> _Task description_
Count the lines in the data below that contain the string "static". Reply with the number only.

> _Saved entries_

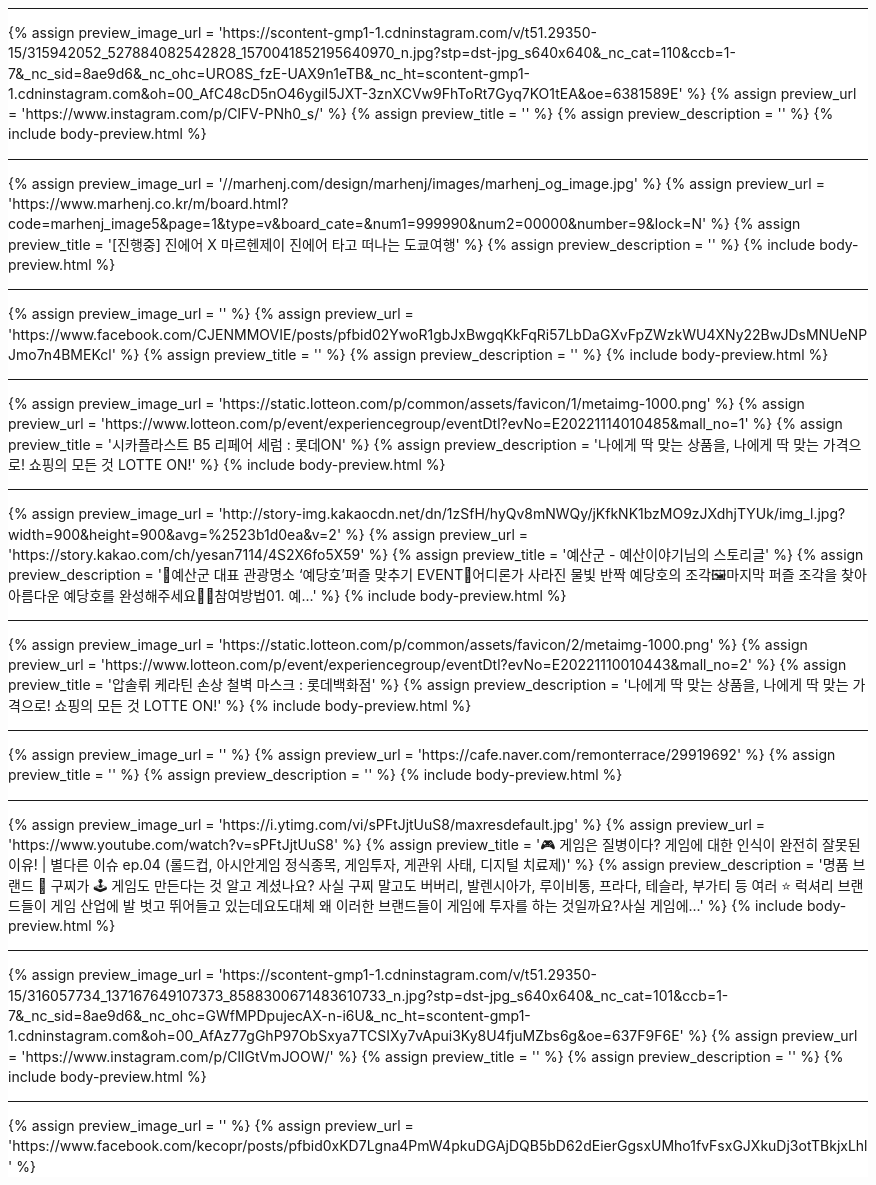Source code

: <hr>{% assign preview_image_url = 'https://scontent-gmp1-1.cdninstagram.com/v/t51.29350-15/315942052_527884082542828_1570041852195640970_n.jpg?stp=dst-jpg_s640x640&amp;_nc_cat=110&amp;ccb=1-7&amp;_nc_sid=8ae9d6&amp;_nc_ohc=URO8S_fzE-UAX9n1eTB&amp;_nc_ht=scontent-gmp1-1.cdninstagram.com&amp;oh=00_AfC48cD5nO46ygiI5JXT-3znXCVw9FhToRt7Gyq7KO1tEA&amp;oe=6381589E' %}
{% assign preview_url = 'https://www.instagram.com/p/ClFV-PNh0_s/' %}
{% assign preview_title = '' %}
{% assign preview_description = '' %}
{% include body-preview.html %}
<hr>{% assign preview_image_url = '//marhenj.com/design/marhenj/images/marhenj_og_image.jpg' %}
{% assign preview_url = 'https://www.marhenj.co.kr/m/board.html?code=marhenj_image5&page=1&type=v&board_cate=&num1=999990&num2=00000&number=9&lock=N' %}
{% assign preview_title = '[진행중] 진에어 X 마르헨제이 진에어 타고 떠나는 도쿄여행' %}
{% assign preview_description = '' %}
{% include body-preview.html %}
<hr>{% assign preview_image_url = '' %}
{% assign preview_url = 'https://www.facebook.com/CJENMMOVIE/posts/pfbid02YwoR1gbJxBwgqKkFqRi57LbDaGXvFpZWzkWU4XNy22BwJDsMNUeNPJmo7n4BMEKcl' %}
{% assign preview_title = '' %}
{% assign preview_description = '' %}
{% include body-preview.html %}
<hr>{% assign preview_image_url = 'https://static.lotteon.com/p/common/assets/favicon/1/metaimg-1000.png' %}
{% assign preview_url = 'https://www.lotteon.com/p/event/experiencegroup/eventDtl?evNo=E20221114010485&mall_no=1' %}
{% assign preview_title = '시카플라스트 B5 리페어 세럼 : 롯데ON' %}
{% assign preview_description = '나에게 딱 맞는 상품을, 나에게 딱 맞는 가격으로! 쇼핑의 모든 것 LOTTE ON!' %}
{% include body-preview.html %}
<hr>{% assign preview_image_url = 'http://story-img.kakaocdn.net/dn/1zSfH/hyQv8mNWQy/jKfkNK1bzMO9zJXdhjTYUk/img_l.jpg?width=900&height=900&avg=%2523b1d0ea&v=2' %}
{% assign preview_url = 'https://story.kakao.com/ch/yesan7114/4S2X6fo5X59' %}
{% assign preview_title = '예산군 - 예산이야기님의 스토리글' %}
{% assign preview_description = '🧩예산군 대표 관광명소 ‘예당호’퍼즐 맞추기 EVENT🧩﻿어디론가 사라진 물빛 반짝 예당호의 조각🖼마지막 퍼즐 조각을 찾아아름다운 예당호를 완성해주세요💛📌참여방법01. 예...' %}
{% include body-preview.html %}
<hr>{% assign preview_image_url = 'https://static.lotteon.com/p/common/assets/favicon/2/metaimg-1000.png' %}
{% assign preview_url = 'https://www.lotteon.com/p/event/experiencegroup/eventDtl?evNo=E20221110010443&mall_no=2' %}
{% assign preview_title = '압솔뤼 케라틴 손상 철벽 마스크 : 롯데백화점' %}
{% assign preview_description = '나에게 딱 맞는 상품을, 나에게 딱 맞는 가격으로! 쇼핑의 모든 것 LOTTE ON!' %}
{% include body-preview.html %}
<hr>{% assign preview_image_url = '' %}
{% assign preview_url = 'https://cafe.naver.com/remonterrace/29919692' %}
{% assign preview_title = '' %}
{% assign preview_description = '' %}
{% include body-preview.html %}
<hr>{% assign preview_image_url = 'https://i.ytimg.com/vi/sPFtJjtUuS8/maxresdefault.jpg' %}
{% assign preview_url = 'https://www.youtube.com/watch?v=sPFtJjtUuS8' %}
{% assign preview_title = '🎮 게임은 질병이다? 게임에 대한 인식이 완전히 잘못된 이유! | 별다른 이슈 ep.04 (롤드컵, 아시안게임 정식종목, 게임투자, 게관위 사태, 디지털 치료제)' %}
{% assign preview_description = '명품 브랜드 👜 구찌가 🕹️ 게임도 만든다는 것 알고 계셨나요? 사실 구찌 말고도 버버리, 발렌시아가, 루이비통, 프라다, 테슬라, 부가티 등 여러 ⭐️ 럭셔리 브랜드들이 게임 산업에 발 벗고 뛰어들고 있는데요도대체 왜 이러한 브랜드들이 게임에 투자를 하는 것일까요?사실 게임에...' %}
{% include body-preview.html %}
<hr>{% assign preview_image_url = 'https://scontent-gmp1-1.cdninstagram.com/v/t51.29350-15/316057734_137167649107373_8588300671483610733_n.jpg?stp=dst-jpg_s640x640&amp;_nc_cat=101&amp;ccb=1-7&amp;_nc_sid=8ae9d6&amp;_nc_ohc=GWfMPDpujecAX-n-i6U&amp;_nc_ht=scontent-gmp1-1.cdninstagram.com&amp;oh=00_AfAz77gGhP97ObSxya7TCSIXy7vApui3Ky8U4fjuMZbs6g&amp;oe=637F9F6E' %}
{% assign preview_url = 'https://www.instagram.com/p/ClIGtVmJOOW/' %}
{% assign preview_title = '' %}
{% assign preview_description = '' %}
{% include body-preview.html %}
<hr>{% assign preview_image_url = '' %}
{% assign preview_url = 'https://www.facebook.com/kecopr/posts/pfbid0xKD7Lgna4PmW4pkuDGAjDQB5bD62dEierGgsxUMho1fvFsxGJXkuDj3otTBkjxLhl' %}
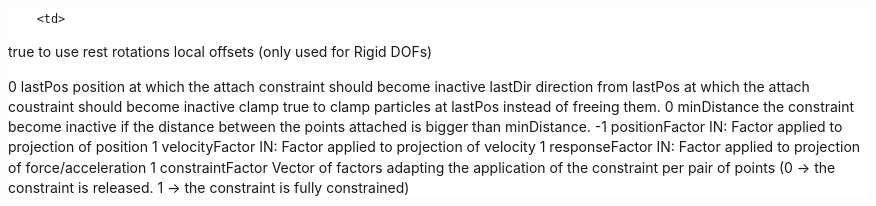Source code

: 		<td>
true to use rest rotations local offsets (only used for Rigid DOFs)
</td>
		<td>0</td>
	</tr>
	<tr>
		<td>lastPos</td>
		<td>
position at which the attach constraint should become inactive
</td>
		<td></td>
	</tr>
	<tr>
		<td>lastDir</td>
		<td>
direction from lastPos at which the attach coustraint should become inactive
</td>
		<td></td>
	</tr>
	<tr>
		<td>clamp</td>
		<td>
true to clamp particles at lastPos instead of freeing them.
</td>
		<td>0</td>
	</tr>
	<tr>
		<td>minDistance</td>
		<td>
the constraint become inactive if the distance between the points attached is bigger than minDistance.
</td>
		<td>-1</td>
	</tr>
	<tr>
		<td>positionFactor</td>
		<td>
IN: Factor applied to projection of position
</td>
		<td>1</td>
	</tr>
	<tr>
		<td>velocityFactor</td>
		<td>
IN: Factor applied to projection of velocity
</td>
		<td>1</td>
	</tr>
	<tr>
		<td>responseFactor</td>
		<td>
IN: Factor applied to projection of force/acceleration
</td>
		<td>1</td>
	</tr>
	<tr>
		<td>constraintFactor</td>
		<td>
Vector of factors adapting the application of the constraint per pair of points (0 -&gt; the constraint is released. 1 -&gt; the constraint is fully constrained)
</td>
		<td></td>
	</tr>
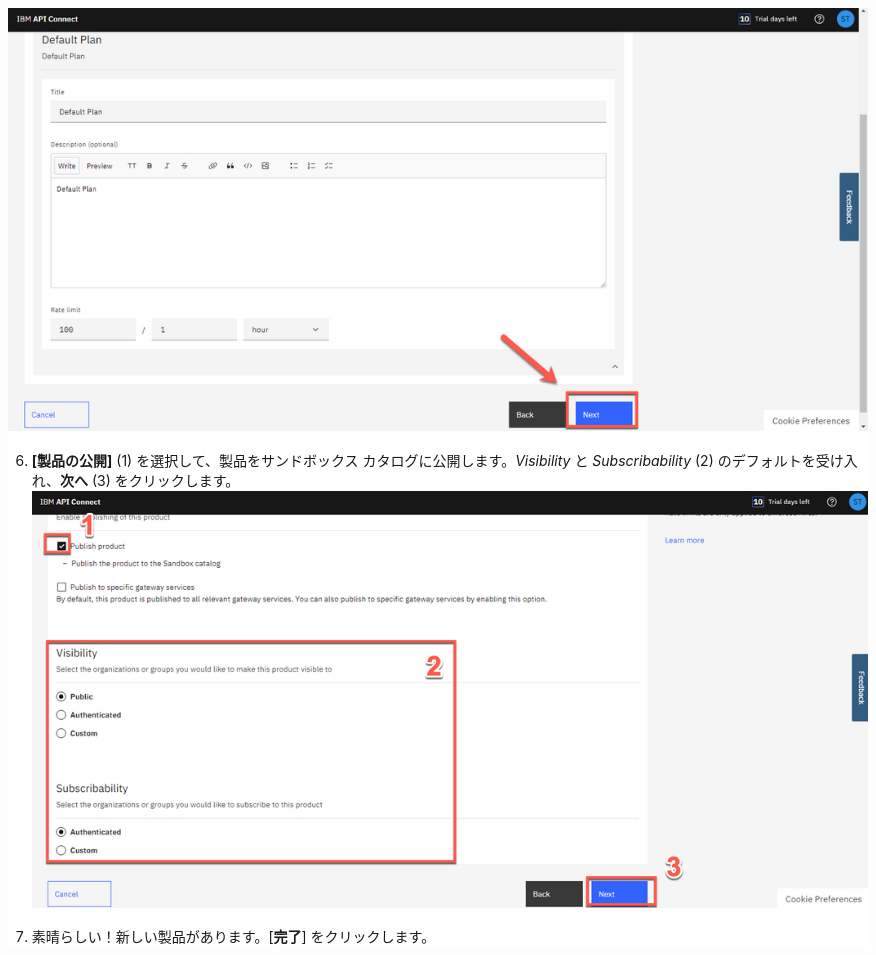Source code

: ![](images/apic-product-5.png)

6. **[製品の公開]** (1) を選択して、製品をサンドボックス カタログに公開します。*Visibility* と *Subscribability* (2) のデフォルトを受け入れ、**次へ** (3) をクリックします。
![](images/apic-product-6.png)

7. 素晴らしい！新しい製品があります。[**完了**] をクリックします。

> _The answer_
2